§ Work instructions:
Your task is to restate the listing word for word without the pictures.

### Given data

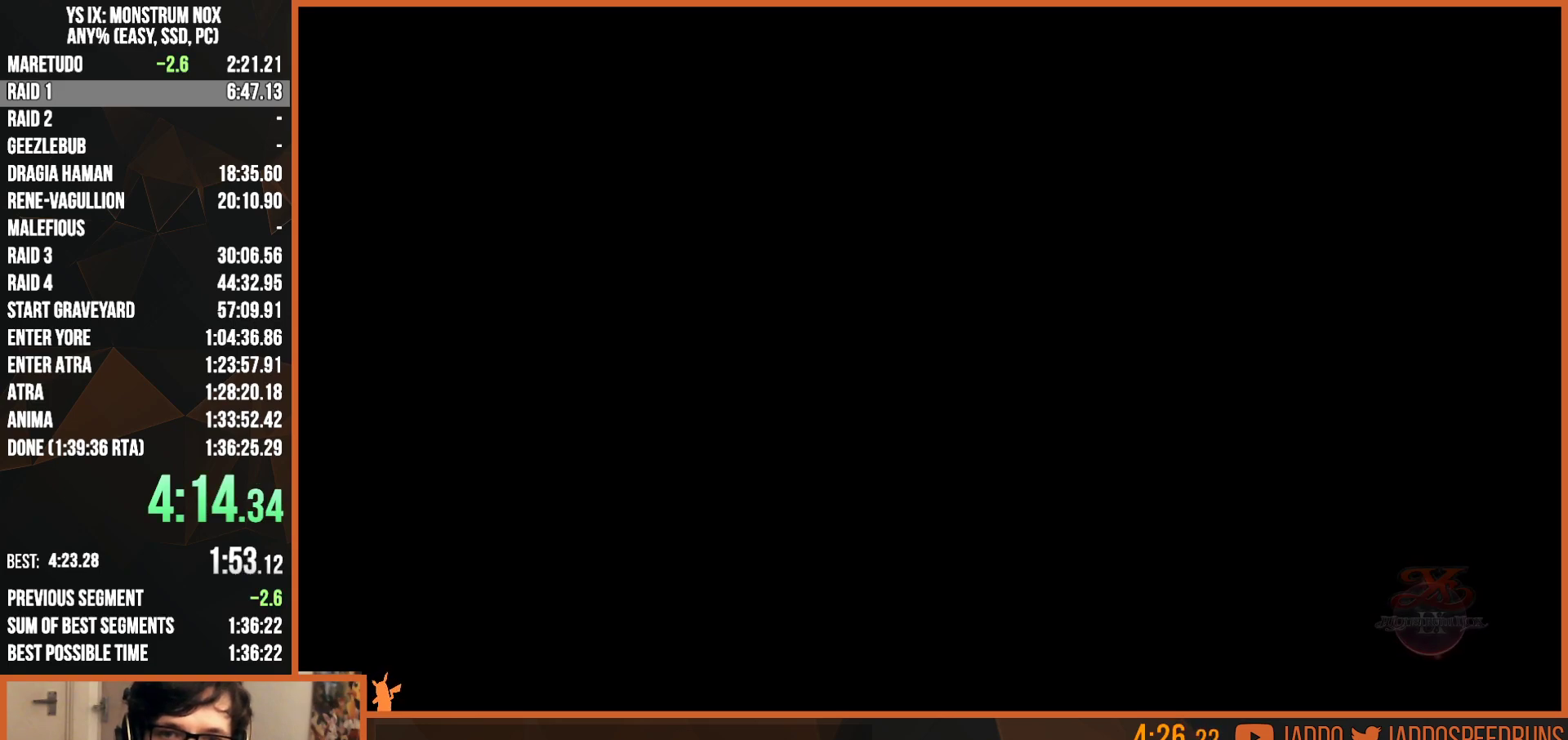
{"buttons": ["R1"], "left_stick": "center", "right_stick": "center", "events": [[33, "CROSS", "down"], [67, "CROSS", "up"], [133, "CROSS", "down"], [167, "CROSS", "up"], [233, "CROSS", "down"], [267, "CROSS", "up"], [333, "CROSS", "down"], [367, "CROSS", "up"], [433, "CROSS", "down"], [467, "CROSS", "up"]]}
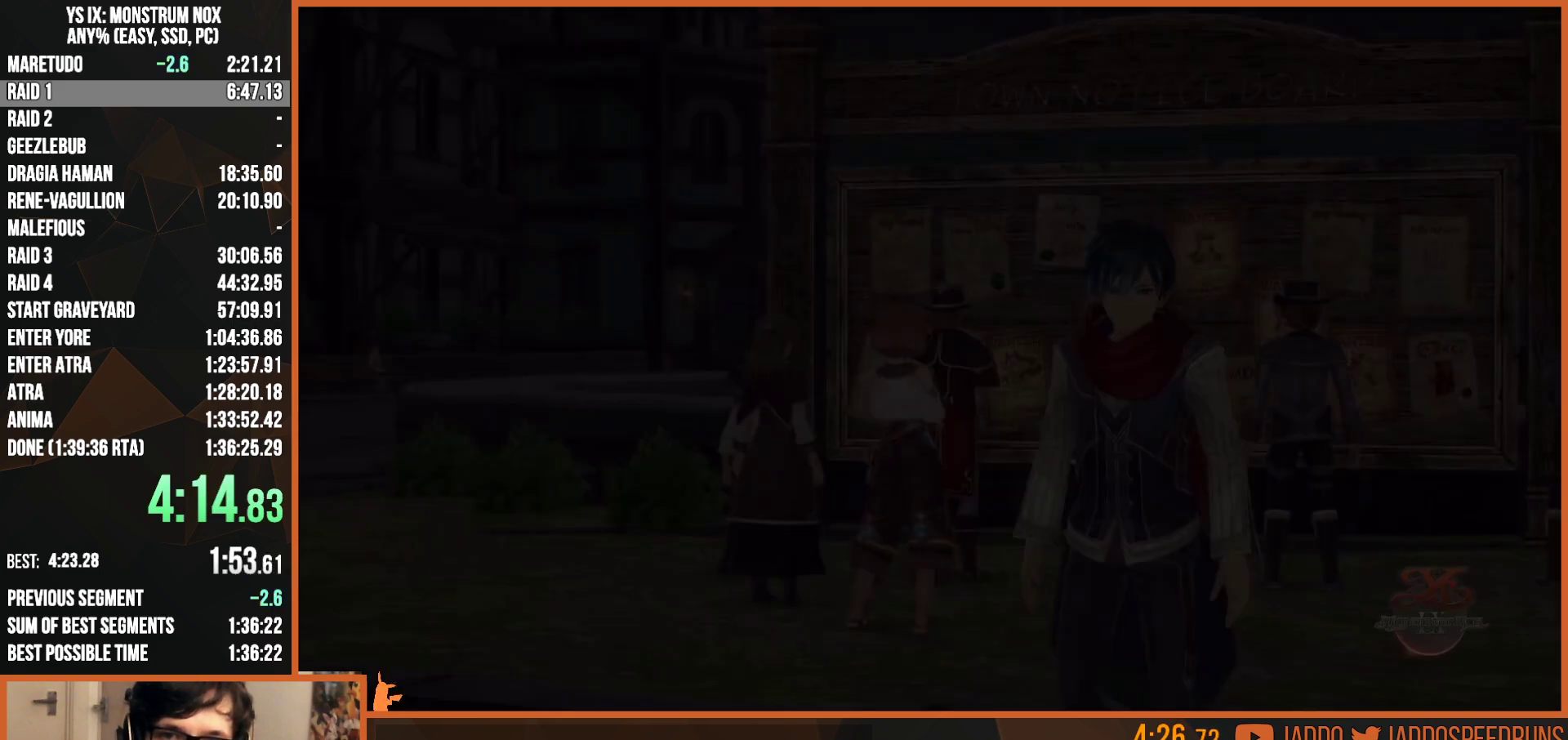
{"buttons": ["R1"], "left_stick": "center", "right_stick": "center"}
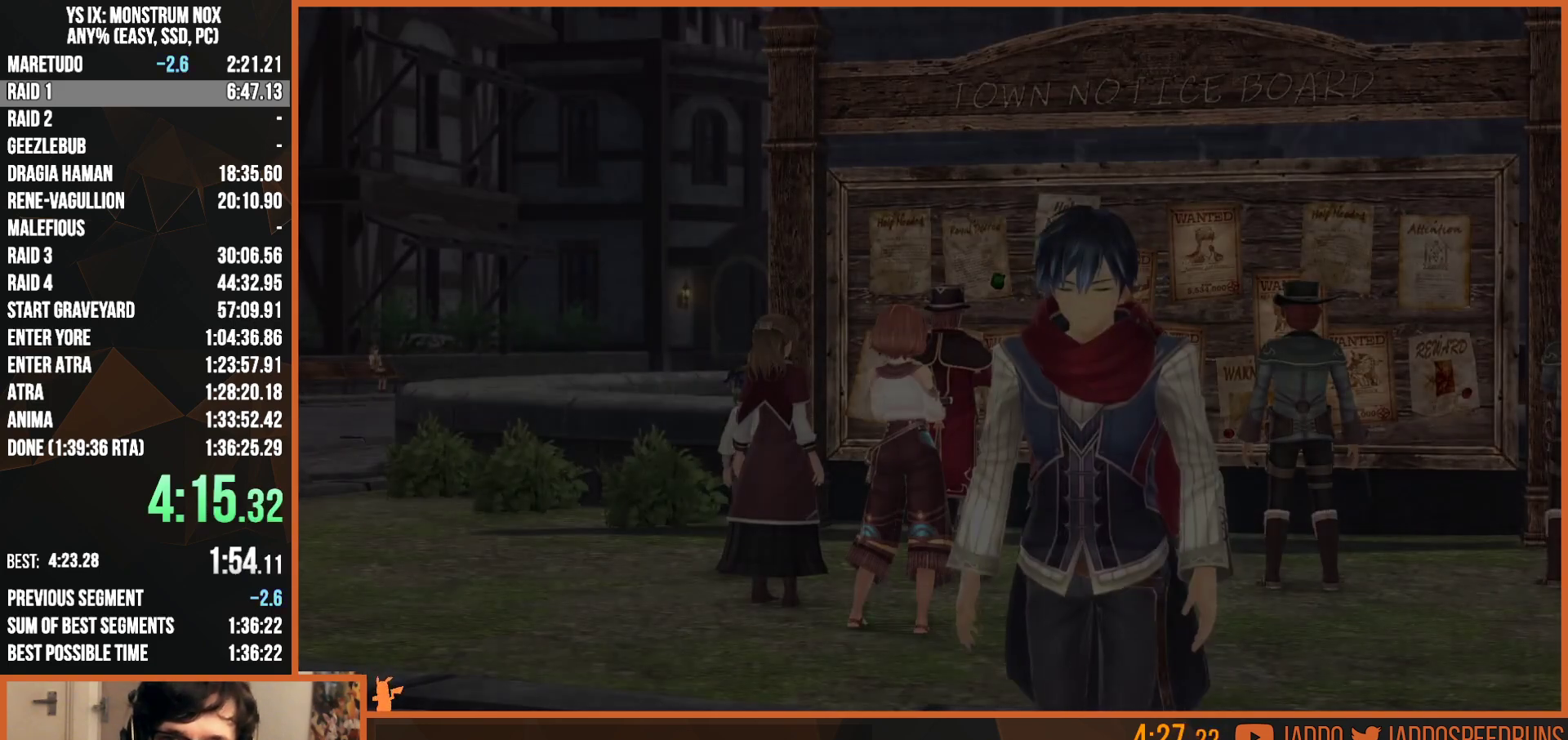
{"buttons": ["R1"], "left_stick": "center", "right_stick": "center", "events": [[33, "CROSS", "down"], [67, "CROSS", "up"], [133, "CROSS", "down"], [167, "CROSS", "up"], [233, "CROSS", "down"], [267, "CROSS", "up"], [333, "CROSS", "down"], [367, "CROSS", "up"], [433, "CROSS", "down"], [467, "CROSS", "up"]]}
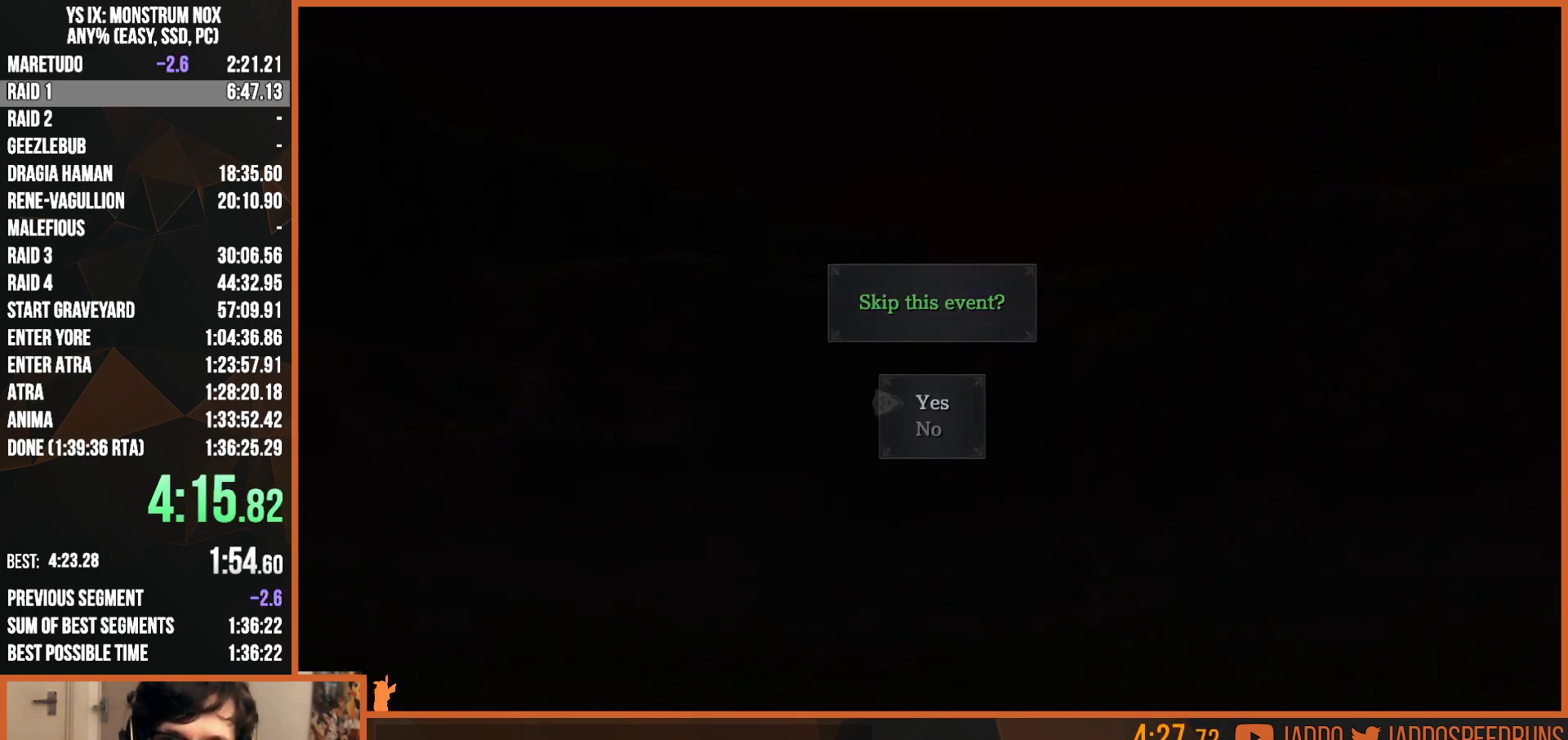
{"buttons": ["R1"], "left_stick": "center", "right_stick": "center", "events": [[33, "CROSS", "down"], [67, "CROSS", "up"], [133, "CROSS", "down"], [183, "CROSS", "up"], [233, "CROSS", "down"], [267, "CROSS", "up"], [333, "CROSS", "down"], [367, "CROSS", "up"], [433, "CROSS", "down"], [467, "CROSS", "up"]]}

######

§ Written solution:
{"buttons": ["R1"], "left_stick": "center", "right_stick": "center", "events": [[33, "CROSS", "down"], [67, "CROSS", "up"], [133, "CROSS", "down"], [167, "CROSS", "up"], [233, "CROSS", "down"], [267, "CROSS", "up"], [333, "CROSS", "down"], [367, "CROSS", "up"], [433, "CROSS", "down"], [467, "CROSS", "up"]]}
{"buttons": ["R1"], "left_stick": "center", "right_stick": "center"}
{"buttons": ["R1"], "left_stick": "center", "right_stick": "center", "events": [[33, "CROSS", "down"], [67, "CROSS", "up"], [133, "CROSS", "down"], [167, "CROSS", "up"], [233, "CROSS", "down"], [267, "CROSS", "up"], [333, "CROSS", "down"], [367, "CROSS", "up"], [433, "CROSS", "down"], [467, "CROSS", "up"]]}
{"buttons": ["R1"], "left_stick": "center", "right_stick": "center", "events": [[33, "CROSS", "down"], [67, "CROSS", "up"], [133, "CROSS", "down"], [183, "CROSS", "up"], [233, "CROSS", "down"], [267, "CROSS", "up"], [333, "CROSS", "down"], [367, "CROSS", "up"], [433, "CROSS", "down"], [467, "CROSS", "up"]]}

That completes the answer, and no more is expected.